> PROBLEM STATEMENT:
Copy exactly the lines of the material below that run from the one containing "(3,3'-diaminobenzidine) immunohistochemical staining" through the one containing "cancer (high-grade adenocarcinoma)". Copy no other lines.

> GIVEN DATA:
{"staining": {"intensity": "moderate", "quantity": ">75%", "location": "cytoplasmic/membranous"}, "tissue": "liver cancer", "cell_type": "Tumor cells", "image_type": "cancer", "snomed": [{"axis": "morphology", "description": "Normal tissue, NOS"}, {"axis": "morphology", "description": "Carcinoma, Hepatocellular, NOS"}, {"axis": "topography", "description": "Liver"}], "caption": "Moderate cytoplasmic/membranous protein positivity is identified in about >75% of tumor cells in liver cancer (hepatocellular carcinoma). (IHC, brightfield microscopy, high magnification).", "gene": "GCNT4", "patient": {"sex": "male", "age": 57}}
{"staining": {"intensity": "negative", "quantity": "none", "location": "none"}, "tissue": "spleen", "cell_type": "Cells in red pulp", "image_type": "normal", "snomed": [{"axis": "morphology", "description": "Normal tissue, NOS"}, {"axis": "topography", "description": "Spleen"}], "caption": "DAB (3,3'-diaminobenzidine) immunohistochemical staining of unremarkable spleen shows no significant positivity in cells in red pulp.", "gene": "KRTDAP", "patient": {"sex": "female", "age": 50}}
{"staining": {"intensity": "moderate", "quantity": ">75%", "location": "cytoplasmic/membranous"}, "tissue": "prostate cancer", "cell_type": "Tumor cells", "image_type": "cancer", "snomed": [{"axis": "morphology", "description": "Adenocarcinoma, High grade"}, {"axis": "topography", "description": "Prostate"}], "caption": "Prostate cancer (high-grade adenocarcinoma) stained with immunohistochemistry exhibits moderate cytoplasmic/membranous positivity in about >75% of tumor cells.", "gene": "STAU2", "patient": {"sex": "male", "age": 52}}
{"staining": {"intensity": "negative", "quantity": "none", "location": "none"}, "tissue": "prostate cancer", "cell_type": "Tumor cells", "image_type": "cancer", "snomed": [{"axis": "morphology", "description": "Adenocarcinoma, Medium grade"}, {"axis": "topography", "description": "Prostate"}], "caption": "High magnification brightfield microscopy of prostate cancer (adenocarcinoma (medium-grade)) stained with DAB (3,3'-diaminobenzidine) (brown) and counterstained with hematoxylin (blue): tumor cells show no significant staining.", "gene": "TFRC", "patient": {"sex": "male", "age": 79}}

> ANSWER TO THIS TASK:
{"staining": {"intensity": "negative", "quantity": "none", "location": "none"}, "tissue": "spleen", "cell_type": "Cells in red pulp", "image_type": "normal", "snomed": [{"axis": "morphology", "description": "Normal tissue, NOS"}, {"axis": "topography", "description": "Spleen"}], "caption": "DAB (3,3'-diaminobenzidine) immunohistochemical staining of unremarkable spleen shows no significant positivity in cells in red pulp.", "gene": "KRTDAP", "patient": {"sex": "female", "age": 50}}
{"staining": {"intensity": "moderate", "quantity": ">75%", "location": "cytoplasmic/membranous"}, "tissue": "prostate cancer", "cell_type": "Tumor cells", "image_type": "cancer", "snomed": [{"axis": "morphology", "description": "Adenocarcinoma, High grade"}, {"axis": "topography", "description": "Prostate"}], "caption": "Prostate cancer (high-grade adenocarcinoma) stained with immunohistochemistry exhibits moderate cytoplasmic/membranous positivity in about >75% of tumor cells.", "gene": "STAU2", "patient": {"sex": "male", "age": 52}}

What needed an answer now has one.